*Job item:* A faithful copy of the entries is needed, one that leaves out the pictures.

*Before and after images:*
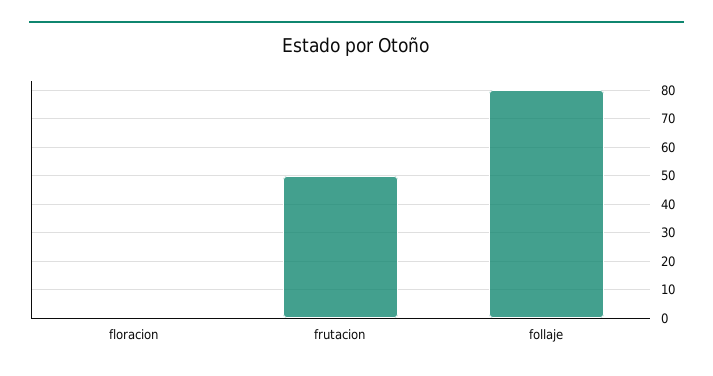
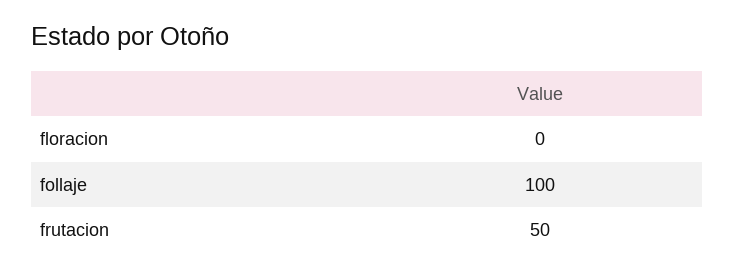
  {
    "floracion": 0,
    "frutacion": 50,
-   "follaje": 80
+   "follaje": 100
  }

*Response area:*
  {
    "floracion": 0,
    "frutacion": 50,
-   "follaje": 80
+   "follaje": 100
  }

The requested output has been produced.